Enterprise Income Tax

In December 2007, the State Council promulgated
the Implementing Rules of the Enterprise Income Tax Law, which became effective on January 1, 2008. The Enterprise Income Tax Law and
its relevant implementing rules (i) impose a uniform 25% enterprise income tax rate, which is applicable to both foreign-invested enterprises
and domestic enterprises, (ii) permit companies to continue to enjoy their existing tax incentives, subject to certain transitional phase-out
rules, and (iii) introduce new tax incentives, subject to various qualification criteria.
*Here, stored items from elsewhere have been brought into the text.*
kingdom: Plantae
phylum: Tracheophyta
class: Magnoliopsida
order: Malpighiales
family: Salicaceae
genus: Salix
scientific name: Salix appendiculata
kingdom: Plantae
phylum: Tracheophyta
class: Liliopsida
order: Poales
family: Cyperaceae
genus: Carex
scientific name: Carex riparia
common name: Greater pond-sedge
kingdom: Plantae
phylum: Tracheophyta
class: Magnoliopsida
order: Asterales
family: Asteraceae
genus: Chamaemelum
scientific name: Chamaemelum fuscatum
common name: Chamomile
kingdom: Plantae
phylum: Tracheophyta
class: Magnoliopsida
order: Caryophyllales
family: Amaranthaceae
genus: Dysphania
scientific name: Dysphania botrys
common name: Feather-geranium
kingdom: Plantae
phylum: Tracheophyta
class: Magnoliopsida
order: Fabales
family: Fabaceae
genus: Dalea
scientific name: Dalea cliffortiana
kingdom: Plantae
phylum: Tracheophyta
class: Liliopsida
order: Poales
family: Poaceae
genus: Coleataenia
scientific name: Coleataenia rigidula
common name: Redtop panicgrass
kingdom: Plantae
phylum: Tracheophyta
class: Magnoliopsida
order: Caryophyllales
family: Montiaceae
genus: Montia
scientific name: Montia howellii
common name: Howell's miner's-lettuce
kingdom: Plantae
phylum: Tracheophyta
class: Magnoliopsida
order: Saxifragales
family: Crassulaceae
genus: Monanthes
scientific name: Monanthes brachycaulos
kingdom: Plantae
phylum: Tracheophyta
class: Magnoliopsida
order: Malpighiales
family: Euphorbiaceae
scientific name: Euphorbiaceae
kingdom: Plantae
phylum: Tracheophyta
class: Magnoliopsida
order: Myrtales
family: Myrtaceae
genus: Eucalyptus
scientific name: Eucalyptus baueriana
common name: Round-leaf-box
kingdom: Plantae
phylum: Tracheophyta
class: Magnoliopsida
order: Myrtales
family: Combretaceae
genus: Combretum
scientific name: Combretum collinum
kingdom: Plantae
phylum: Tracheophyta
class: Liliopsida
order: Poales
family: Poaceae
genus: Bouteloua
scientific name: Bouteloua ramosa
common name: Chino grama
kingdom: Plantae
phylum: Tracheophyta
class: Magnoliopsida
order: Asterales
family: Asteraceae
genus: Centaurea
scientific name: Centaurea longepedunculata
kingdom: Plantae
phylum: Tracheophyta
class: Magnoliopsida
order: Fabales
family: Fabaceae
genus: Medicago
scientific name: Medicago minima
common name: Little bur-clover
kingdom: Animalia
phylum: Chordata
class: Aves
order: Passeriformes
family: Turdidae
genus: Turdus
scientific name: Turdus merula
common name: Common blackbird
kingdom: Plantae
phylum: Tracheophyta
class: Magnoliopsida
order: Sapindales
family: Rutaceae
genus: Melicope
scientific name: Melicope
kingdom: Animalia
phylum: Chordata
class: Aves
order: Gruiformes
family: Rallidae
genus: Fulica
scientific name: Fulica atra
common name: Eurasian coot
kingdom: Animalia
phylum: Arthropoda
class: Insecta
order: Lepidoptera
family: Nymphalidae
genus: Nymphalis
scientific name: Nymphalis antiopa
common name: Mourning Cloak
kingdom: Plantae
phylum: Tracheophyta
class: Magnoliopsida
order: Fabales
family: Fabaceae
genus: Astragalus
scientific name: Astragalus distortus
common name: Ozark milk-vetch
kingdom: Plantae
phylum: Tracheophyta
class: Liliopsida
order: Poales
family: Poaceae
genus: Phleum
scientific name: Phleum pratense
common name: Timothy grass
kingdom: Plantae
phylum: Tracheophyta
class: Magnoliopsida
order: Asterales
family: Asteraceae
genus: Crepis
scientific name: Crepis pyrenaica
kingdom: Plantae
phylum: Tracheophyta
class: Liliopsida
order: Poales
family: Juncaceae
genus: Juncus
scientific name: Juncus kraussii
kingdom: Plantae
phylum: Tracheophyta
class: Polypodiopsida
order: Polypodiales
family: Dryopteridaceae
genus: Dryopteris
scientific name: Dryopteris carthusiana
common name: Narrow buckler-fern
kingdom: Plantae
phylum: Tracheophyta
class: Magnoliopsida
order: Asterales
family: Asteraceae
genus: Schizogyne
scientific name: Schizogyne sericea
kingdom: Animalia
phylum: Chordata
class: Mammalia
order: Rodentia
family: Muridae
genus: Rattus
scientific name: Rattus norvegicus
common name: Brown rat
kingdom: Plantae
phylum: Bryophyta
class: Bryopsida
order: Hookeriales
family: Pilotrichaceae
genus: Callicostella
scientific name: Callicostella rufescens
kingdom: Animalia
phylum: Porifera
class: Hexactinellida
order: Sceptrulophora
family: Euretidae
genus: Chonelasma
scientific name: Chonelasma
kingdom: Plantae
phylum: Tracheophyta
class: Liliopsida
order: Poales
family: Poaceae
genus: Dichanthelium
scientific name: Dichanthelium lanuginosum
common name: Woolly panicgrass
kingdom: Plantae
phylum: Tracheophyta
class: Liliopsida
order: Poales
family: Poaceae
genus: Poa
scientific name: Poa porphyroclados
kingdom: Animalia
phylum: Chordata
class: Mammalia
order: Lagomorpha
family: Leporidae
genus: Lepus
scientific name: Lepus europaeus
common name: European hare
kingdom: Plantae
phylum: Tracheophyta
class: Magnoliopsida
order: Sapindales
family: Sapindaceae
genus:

The Enterprise Income Tax Law also provides that
enterprises organized under the laws of jurisdictions outside China with their “de facto management bodies” located within
China may be considered PRC resident enterprises and therefore be subject to PRC enterprise income tax at the rate of 25% on their worldwide
income. The implementing rules further define the term “de facto management body” as the management body that exercises substantial
and overall management and control over the production and operations, personnel, accounts, and properties of an enterprise. If an enterprise
organized under the laws of a jurisdiction outside China is considered a PRC resident enterprise for PRC enterprise income tax purposes,
a number of unfavorable PRC tax consequences could follow. First, it would be subject to the PRC enterprise income tax at the rate of
25% on its worldwide income. Second, a 10% withholding tax would be imposed on dividends it pays to its non-PRC enterprise shareholders
and with respect to gains derived by its non-PRC enterprise shareholders from the transfer of its shares.